Was Humbert seduced?

>> No.2706591

>>2705381
But, if his feelings were just a kind of strange, fermented remeberance of things past (the Annabel of his childhood, by his own account, but this could as well be a fabrication), then whatever feelings he seemed to have toward the "adult" (or at least, adolescent) Lola were just more of the same hopeless reminiscence for something he never really had in the first place (this is in tune with Annabel's status as a pure invention, by the way).
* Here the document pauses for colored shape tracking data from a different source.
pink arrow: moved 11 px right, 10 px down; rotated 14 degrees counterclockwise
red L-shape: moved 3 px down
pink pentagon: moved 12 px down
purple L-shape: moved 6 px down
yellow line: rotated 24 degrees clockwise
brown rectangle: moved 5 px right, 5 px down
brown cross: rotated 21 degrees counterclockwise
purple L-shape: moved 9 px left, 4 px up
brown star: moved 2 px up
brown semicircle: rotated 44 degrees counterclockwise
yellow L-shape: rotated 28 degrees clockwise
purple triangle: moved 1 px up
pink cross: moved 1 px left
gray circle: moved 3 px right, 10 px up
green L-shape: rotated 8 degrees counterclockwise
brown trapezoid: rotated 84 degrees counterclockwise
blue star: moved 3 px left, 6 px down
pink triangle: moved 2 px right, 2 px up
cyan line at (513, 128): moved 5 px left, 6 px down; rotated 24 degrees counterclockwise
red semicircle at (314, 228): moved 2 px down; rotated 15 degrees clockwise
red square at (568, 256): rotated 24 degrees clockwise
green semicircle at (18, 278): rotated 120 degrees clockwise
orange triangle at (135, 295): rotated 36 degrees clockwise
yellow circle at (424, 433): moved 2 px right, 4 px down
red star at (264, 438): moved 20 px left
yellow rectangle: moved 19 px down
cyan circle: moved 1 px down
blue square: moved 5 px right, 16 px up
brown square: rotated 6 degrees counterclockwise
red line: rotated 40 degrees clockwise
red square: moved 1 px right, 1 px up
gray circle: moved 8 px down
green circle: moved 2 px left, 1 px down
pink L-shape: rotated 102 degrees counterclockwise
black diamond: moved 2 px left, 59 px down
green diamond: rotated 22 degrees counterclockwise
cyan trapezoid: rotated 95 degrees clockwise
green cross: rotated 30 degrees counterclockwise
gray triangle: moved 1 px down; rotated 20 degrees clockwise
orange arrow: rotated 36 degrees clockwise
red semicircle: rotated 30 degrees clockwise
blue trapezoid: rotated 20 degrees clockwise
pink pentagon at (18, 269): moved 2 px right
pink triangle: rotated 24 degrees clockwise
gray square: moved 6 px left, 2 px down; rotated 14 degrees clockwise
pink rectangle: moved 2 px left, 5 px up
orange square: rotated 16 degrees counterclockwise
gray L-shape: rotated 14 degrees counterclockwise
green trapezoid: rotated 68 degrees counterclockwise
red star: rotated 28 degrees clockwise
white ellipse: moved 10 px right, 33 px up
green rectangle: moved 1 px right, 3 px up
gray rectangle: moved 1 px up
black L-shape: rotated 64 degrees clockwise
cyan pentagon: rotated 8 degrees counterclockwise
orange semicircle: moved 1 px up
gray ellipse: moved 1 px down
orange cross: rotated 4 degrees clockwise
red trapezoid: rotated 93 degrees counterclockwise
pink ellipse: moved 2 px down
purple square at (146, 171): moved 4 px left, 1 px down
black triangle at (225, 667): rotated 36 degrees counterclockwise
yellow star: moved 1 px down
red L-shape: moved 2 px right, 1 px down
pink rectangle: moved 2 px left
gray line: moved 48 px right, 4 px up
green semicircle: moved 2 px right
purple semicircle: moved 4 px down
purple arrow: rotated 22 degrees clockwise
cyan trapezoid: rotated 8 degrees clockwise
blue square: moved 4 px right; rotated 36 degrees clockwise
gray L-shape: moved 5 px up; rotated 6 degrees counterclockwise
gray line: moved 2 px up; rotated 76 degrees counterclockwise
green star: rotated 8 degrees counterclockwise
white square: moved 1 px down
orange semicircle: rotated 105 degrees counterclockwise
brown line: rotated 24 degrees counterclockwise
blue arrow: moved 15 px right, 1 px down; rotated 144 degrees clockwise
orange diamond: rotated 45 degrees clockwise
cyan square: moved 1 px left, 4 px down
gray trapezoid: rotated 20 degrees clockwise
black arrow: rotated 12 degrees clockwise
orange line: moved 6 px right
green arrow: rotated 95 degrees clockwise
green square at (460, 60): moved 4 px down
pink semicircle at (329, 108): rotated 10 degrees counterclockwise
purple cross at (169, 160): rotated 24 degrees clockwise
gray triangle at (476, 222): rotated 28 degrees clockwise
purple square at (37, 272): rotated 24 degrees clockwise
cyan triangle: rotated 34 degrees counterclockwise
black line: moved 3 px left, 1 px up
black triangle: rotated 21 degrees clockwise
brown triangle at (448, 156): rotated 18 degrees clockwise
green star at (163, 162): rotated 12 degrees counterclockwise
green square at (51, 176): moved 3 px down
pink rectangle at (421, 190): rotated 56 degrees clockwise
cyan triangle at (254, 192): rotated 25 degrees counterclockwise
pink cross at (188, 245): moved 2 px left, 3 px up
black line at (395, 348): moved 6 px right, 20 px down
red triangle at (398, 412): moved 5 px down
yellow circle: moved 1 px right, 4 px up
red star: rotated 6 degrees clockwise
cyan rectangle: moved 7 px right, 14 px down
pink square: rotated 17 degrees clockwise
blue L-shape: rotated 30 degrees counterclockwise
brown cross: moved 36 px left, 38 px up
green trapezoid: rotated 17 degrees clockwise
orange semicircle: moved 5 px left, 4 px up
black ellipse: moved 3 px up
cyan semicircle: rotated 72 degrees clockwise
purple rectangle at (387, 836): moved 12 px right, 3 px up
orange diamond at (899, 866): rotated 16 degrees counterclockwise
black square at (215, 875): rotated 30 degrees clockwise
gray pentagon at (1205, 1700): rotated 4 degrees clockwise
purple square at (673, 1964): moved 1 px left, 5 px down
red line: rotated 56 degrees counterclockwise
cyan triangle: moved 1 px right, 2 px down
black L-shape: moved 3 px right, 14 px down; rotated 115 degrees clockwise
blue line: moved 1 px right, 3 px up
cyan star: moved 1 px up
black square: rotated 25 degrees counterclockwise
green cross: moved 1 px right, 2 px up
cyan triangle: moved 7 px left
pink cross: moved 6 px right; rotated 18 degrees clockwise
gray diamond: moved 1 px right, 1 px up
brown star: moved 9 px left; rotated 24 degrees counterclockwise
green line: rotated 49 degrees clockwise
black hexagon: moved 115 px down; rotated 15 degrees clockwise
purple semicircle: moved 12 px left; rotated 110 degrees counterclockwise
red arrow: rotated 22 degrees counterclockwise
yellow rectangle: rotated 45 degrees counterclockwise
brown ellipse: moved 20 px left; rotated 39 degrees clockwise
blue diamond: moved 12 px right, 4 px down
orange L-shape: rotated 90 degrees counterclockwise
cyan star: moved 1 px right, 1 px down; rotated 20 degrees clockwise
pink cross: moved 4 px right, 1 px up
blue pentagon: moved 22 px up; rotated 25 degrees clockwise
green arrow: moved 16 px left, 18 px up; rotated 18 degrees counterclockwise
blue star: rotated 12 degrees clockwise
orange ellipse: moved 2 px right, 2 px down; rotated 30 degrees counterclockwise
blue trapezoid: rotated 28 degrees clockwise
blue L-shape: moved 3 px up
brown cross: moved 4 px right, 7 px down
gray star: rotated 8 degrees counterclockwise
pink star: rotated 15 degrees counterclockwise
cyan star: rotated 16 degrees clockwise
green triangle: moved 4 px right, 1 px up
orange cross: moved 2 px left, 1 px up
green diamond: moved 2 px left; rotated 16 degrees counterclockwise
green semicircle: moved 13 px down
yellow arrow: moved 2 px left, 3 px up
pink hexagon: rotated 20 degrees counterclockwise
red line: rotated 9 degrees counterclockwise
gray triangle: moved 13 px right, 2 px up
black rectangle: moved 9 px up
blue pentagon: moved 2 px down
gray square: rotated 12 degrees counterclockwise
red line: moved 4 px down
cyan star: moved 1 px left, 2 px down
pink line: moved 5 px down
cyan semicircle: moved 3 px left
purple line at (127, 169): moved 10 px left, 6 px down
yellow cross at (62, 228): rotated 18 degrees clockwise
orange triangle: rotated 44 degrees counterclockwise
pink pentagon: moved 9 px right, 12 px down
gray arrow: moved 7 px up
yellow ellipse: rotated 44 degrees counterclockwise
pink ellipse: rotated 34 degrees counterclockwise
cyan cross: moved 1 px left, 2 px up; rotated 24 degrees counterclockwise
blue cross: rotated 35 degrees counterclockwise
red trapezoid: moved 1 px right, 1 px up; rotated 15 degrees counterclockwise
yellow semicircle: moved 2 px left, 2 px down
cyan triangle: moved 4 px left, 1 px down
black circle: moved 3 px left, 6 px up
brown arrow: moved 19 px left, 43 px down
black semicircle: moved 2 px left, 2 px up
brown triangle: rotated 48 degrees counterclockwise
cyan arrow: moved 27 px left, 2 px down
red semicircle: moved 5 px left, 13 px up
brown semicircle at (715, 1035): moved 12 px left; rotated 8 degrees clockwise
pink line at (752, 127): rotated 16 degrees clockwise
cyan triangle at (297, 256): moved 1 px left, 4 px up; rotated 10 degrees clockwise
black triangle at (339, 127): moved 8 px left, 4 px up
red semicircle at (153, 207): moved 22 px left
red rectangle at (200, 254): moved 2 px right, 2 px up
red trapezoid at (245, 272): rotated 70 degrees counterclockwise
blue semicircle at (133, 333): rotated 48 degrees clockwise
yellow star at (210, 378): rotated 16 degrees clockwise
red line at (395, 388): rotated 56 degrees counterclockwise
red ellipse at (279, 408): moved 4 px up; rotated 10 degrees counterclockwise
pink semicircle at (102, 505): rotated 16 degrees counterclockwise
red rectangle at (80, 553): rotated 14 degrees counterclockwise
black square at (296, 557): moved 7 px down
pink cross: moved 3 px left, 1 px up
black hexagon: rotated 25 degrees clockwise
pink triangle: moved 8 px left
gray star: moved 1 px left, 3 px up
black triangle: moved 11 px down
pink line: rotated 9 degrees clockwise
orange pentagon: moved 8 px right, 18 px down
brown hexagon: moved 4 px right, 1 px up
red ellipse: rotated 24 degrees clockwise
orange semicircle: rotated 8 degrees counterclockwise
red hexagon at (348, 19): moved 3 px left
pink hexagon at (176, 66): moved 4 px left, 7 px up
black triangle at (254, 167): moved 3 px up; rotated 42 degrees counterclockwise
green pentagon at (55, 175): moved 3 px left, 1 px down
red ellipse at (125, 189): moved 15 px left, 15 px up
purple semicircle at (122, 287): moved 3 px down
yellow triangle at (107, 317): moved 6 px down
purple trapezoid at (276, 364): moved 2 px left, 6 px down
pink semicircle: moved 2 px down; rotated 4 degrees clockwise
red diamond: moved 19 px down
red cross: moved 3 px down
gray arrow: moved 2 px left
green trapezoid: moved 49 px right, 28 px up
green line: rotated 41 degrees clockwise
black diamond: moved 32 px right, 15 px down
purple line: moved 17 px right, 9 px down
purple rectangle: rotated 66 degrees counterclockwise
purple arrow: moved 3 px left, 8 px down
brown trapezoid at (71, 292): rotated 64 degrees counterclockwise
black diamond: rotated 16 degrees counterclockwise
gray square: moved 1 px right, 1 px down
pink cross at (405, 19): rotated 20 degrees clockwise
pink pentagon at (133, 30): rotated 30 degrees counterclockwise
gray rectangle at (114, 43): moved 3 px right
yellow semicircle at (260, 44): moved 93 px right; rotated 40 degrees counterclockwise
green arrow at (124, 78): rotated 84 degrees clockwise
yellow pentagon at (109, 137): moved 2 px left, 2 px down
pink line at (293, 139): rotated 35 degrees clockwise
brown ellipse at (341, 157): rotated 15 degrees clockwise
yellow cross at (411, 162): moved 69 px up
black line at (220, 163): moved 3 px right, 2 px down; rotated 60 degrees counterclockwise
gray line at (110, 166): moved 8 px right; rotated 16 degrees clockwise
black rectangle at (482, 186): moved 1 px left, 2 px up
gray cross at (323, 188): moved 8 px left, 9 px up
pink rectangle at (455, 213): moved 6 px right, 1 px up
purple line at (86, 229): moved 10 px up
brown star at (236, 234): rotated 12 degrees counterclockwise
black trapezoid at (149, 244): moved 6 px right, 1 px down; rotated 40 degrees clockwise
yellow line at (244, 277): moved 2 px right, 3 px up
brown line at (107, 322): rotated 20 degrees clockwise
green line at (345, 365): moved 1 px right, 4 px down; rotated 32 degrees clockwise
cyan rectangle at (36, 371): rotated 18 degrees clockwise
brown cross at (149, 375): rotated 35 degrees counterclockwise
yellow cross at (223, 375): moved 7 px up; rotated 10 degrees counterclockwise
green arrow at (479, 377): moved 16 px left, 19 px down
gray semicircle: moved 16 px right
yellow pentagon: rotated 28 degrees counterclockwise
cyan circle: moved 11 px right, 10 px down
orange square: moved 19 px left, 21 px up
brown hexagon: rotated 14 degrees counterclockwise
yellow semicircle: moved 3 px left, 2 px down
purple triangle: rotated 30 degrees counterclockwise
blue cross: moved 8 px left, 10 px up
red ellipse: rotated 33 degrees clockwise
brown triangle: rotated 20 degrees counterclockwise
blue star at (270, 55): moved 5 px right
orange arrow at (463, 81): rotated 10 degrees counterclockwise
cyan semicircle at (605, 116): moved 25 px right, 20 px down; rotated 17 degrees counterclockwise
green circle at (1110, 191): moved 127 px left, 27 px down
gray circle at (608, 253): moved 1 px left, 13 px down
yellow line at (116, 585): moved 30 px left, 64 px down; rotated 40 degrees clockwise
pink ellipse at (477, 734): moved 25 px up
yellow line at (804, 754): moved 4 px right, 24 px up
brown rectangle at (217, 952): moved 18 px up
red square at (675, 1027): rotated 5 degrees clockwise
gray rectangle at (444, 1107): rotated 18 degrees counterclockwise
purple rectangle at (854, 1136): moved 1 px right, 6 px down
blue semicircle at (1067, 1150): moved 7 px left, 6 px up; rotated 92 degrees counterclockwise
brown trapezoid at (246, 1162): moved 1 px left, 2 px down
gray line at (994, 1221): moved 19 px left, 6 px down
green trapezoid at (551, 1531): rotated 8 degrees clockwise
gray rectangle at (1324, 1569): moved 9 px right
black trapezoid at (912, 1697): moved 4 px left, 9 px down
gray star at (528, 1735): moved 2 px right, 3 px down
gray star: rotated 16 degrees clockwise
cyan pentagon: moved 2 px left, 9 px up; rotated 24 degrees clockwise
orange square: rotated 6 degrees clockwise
This isn't particularly deep stuff, but it's still hard to say. I did most of my critical work on Nabokov's later works, particularly Pale Fire, and I haven't thought through every level of Lolita or even read much of the published analysis. I think Nabokov-the-man must've had experiences after the publication of Lolita that changed Nabokov-the-author, because if Lolita is the height of his first "movement" as an author, then Pale Fire and onward (really just Pale Fire and Ada, I guess) are part of a different authorial sub-canon altogether. The point of all that, I suppose, is that Lolita might not be the kind of novel that asks us to doubt its premise (that any of the characters really appeared, that the events of the novel, at least insofar as we can objectify them, really happened to those characters, etc.). If Lolita is a psychological novel, HH isn't so insane as to create a simulacrum that swallows the novel in its entirety. Perhaps that means something about it is "real"--that is to say, maybe it's even "sincere." Love might not be impossible in Lolita. Whether Humbert had it, I don't know. It doesn't seem likely, I suppose, but I believe that someone, some character, somewhere, might've been able to love. Did Dolores's mother love Humbert? Did Lola love any of her various companions? The possibility exists.